This is one of those questions that I can’t answer, every year the internet is a more diverse place with more and more users coming online across the globe. Perhaps different languages aren’t a priority for the Forem team, or maybe they have a different solution. Smart people make smart decisions.

Other Considerations

I think this article is already long enough and I still have one other thing to cover.

6 – Curated content to highlight the community posts

Dev.to has some great stuff written each week by the community. It has a points system that allows users to highlight great articles to the admins.

And the community admins do a great job of picking out quality pieces every week. These are featured in roundups pulled out by @graciegregory and @michaeltharrington.

So if everything is great, what’s your point?
These posts are put together for an internal audience. If you want to boost organic traffic you need to cater to an audience coming from search engines too.

I follow you, how would Dev.to do that
It’s pretty simple really. You take a look at the great user generated content and create roundup posts around that tailored to search traffic.

Let me give you an example of two.

SVG & CSS Animation Tutorials [56 Cool Guides]

And you build an article that categorises and introduces the best dev.to has to offer on this topic.

Dev.to articles are often hyper focused on a problem or topic, but rounding up related articles into more generalised categories and serving them to Google would be targeting more exploratory search terms with much higher search volume.

Time for one more example.

Secure Node.js | 18 Tutorials To Harden Node Server

This title is going after the search term “secure node.js” and “harden node server”

I think you get the idea.

This is pretty time intensive and would require a lot of curation, how long would it take to see the benefits?

Yeah no pain, no gain. It would take time and some knowledge to curate the best content on dev.to and produce these types of round up posts. But you are broadening the types of search queries that dev.to ranks for, highlighting the great efforts of the community and creating a positive feedback loop of more fresh eyes on the site and content.

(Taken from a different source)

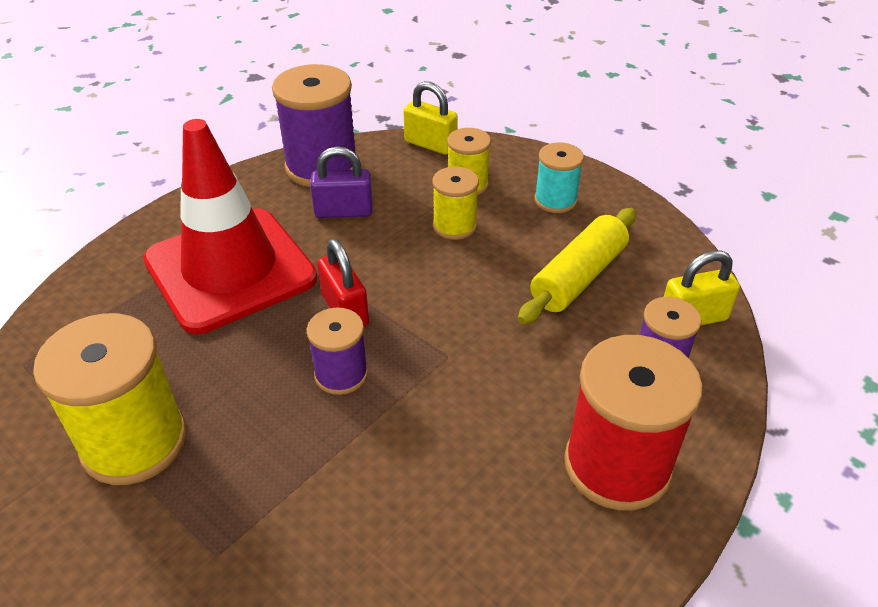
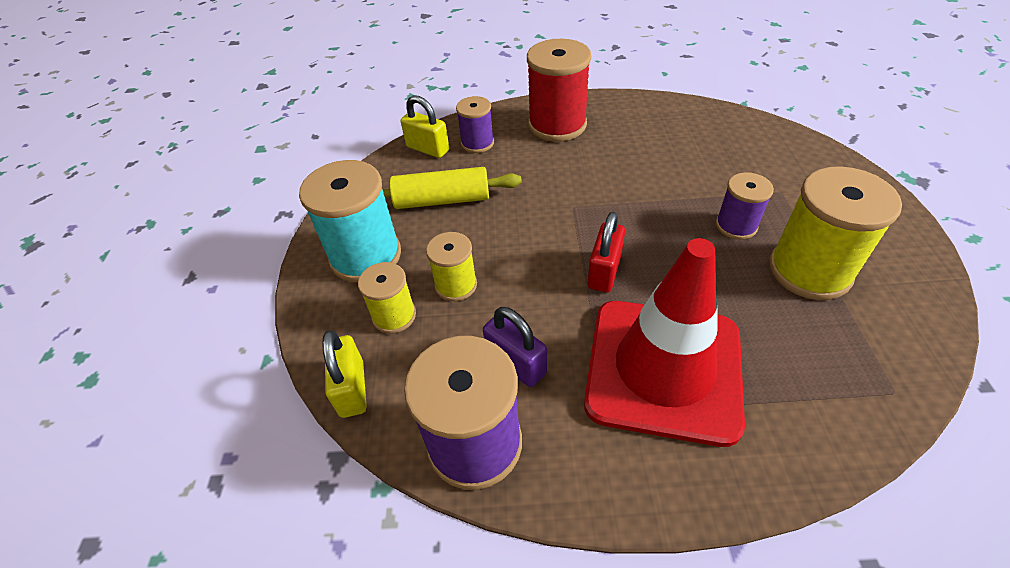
camera: 130 degrees left, 5 degrees up
purple spool [307,308,368,395] -> purple spool moved to [716,172,774,240]
turquoise spool [534,142,584,213] -> turquoise spool [299,160,401,282], size x1.79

Okay that’s it. If you read all the way to here, pat yourself on the back. If you understood everything give youreself a round of applause, SEO lingo can be difficult to get your head around.

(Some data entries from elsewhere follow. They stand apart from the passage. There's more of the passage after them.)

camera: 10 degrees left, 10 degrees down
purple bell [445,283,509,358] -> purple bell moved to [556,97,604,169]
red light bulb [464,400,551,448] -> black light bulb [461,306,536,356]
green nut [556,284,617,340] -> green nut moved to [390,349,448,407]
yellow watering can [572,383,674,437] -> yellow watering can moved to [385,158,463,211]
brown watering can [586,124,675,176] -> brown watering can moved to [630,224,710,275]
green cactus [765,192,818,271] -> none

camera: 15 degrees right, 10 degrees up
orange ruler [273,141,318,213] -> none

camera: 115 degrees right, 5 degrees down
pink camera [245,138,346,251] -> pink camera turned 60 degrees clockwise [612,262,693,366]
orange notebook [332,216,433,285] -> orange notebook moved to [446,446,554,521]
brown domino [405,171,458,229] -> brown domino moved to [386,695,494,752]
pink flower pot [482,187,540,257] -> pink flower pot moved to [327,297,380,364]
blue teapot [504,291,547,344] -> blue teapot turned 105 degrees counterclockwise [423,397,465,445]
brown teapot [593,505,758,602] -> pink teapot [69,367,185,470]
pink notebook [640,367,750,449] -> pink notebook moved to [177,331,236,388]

Any corrections, comments or complaints reach out to M Foley on Linkedin. And if you have a web facing open-source project, a commercial project or question, please reach out. I’m always working.

Notes, Exceptions & Caveats

Dev.to server rate-limiting: There were a number of technical SEO checks I wanted to run through but the server kept throwing a 429 error every now and then. Things that would have been interesting to know include.

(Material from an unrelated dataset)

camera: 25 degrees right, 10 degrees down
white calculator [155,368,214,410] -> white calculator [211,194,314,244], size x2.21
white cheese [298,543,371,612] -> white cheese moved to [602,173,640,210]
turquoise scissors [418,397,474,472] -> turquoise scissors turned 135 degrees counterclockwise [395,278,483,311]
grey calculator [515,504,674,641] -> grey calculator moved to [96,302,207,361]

  1. Amount of articles less than 400 words. (Thin content)
  2. Number of articles in different languages.
  3. Max crawl depth(maximum number of hops to a piece of content)
  4. Number of canonicalised pages.
  5. Average number of internal cross-linking per article(not in the “Read Next” module)
  6. How series posts perform in the serps vs regular ole posts.

Ahrefs Traffic Estimates: It should be noted that all traffic estimate sites produce wildly inaccurate data at the best of times. I’d hazard to say that this is particularly true for dev.to due to the nature of the topic. I’d also say that a lot of organic traffic comes from highly specific long tail search queries which will never turn up on these tools.

Advanced Google Operators: The site operator has become less and less useful over the years and without access to the Search Console Data this proves the point but it does highlight the issue and so I’ve included it.

Different Languages: As a side note, cross linking topically relevant articles within the same language would probably be of more benefit then adding the hreflang tags. This of course would be it’s own headache to implement.